LISTE DES ACTIVITÉS:
1 - Reproduisez sans rien changer le passage du texte sur l'œuvre collective qui va de « Cette animation présente » jusqu'à « puis très marginalement. », ce dernier compris.
2 - Relevez tous les noms d'entreprises et de technologies cités dans le texte sur l'œuvre collective.

Cette animation présente l’évolution chronologique de l’oeuvre collective, résultat de la révolution de matière effectuée à partir du geste moyen. Elle varie donc rapidement au départ, puis très marginalement.

En conclusion, chaque nouvelle création individuelle contribuait à l’oeuvre collective de deux façons :

  • en apportant une pièce en plus dans le maillage composant l’oeuvre collective,
  • et en influençant le tracé moyen déterminant la forme 3D de cette oeuvre collaborative.

Cette étroite imbrication du niveau individuel et du niveau collectif incarnait très bien la notion “d’esprit d’équipe” de la Société Générale, mais elle a nécessité de mettre en place des solutions techniques avancées.

En effet, en postulant que le concours attirerait plusieurs dizaines de milliers de participations (ce qui s’est avéré), afficher côte à côte chacune des créations 3D au sein de l’oeuvre collective présentait plusieurs difficultés. Cela risquait d’abord de créer du bruit visuel et de nuire à la lisibilité de l’interface. Cela posait ensuite un sérieux problème de performance : nos navigateurs sont loin d’être capables d’afficher autant d’objet 3D complexes en même temps, tout en conservant la possibilité d’interagir avec.

Nous avons donc pris le parti de dessiner l’oeuvre collective à partir de formes simplifiées : des points rouges tous identiques qui chacun symbolisait une création individuelle et son positionnement précis au sein de l’oeuvre collective. Lorsque l’utilisateur zoome sur l’oeuvre collective, les points rouges les plus proches laissent place aux créations originales.

Pour des raisons de performance toujours, nous ne pouvions pas afficher ces créations en tant qu’objets 3D : nous exposions en réalité leur reflet en 2D. Nous avons donc dû produire l’image 2D de chaque création individuelle.

Les 100 éléments les plus proches sont affichés totalement, les autres sont résumés à des points rouges.

Pour garantir l’intégrité de la base d’images, nous ne pouvions pas réaliser ces rendus dans le navigateur. Nous avons donc utilisé Atom Electron pour les générer côté serveur. Cette technologie nous permettait d’embarquer sur un serveur de rendu un navigateur manipulé de manière programmatique, nous rendant ainsi capables d’automatiser la transformation du code WebGL des créations 3D en image 2D.

DONNÉES CI-DESSOUS:
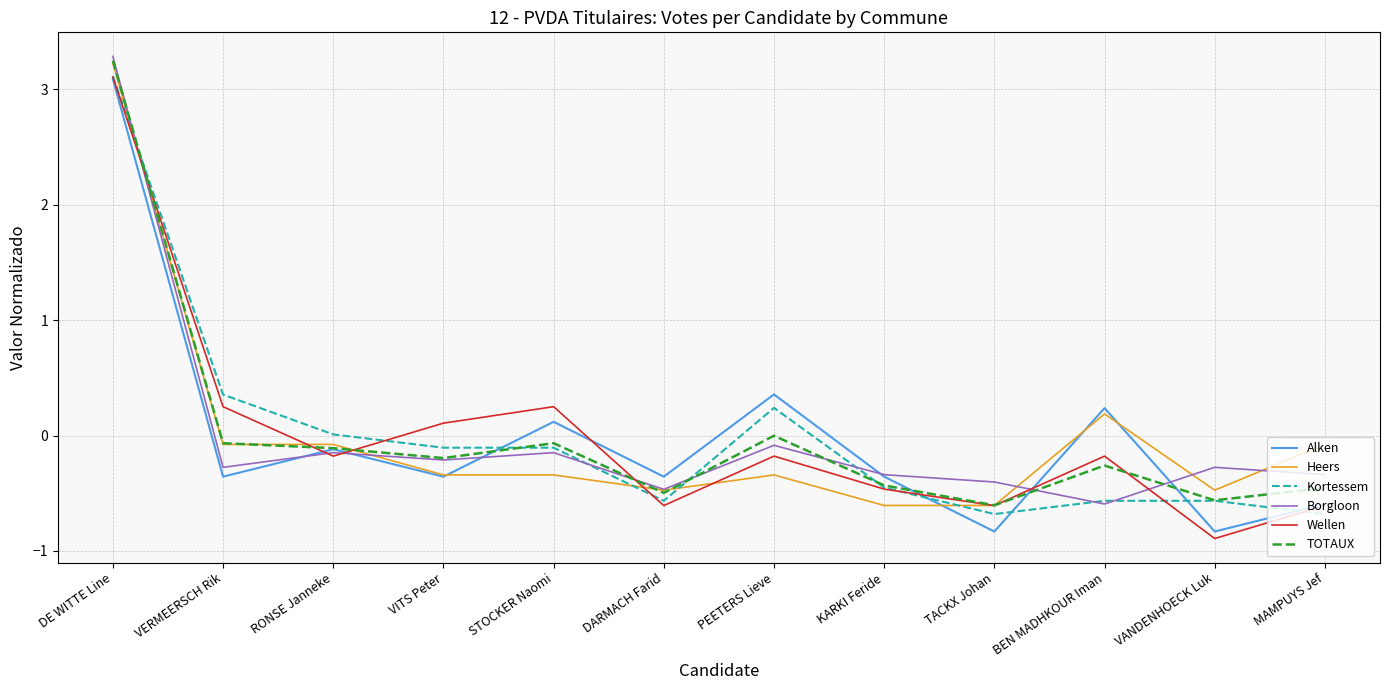

How many positive values does the Alken series have?

4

RÉPONSES ÉCRITES:
1 -
Cette animation présente l’évolution chronologique de l’oeuvre collective, résultat de la révolution de matière effectuée à partir du geste moyen. Elle varie donc rapidement au départ, puis très marginalement.

2 - Société Générale, Atom Electron, WebGL